Estaba en un altar, con el vestido, con todo, junto a mi novio de la secundaria, pero en el patio de la primaria. La historia la recuerdo sólo desde el punto de ebullición, justo cuando me daba cuenta: “¿Qué? ¿Pero cómo? ¡Si soy tan chica! ¡Si es tan solo mi primer novio! Yo quiero muchos más ¿Qué estoy haciendo?”. Esa pesadilla está en el puesto número uno de recurrencia en mi adolescencia, esa y zombies. Qué bello era despertar y descubrir que no estaba casada, que no era la señora de nadie, que no había zombies, que no la había cagado. Porque esa era la preocupación que regía mi adolescencia. No cagarla. No cagarla era importante, porque realmente tenía todo para no cagarla y tenerlo todo es, básicamente, tener una familia amorosa.

A partir de cierta edad, no cagarla significó no quedar embarazada. En mi casa se hablaban las cosas, claro, si somos una familia de clase media universitaria y sobre-psicoanalizada, no lo suficientemente de izquierda como me hubiera gustado, pero todo no se puede. Mi padre, que fue pobre, huérfano y tuvo que hacer la colimba ha ganado inmunidad ante ciertos reclamos. Por eso, a los diez y seis años, dado mi miedo latente a no cagarla, a no perturbar la familia amorosa, me cayó la primera ficha: “este miedo es demasiado” y entonces comprendí lo que sentía sobre el aborto, lo acomodé en un lugar y encajó perfecto. Recuerdo la paz de tener una convicción: Ninguna mujer merece arruinarse la vida entera por un waskazo. Punto, no debato más. Recuerdo como esa reflexión me llevó a tantas otras sobre nuestras desventajas. Desventajas que no podía conjugar en un solo tema, que no lograba unificar en una sola cuestión, pero eran desventajas que se unían solas cada vez que volvía a rumiar sobre lo mismo: ¿Por qué son tan idiotas las publicidades de toallitas? ¿Por qué hay mariposas, sonrisas y bailecitos? Si es dolor, angustia, constipación y hambre voraz.

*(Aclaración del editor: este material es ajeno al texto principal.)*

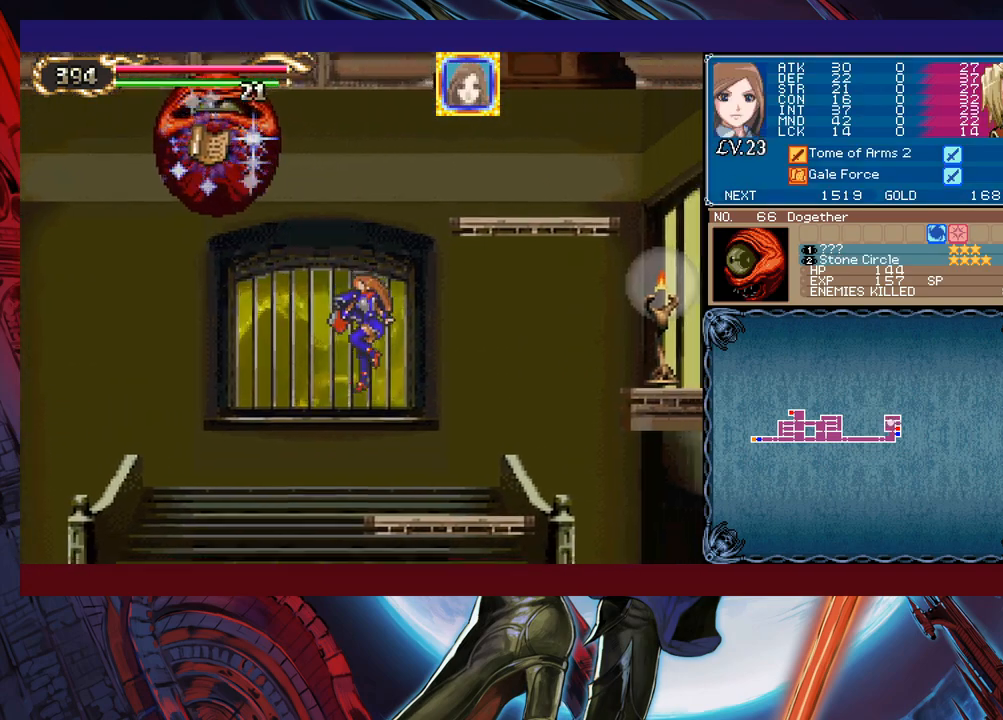
{"buttons": ["B"], "left_stick": "left", "events": [[117, "left_stick", "center"], [250, "left_stick", "left"], [267, "B", "down"]]}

Tenía once años y me encantaba quedarme mirando Gasalla en el cuarto de mis padres los viernes, cuando ellos salían a cenar. Extrañamente recuerdo la bronca que me generaban las publicidades, mientras me disfrazaba con la ropa de mi mamá y soñaba con ser grande, una adulta que salía sola, que iba a fiestas, que andaba por la calle. Pero la calle nunca es nuestra, ni de chicas ni de grandes. Recuerdo a Marina, mi amiga de siempre, que en sexto grado llegó llorando una mañana al colegio porque en el colectivo le habían tocado el culo. Recuerdo su buzo azul gigante, porque ella, que se desarrolló rápido, también aprendió rápido a esconder las tetas en ropa enorme para no provocar a nadie. No sirvió, el culo se lo tocaron igual. Recuerdo su cara roja y su rabia, mientras lo contaba rápido con pudor, recuerdo no tener nada para consolarla, a la vez que aceptaba el hecho y reflexionaba para mis adentros pasivamente: “Y bueno, ya es la edad en que nos empiezan a pasar estas cosas”. Once años, y ya lo estaba aceptando.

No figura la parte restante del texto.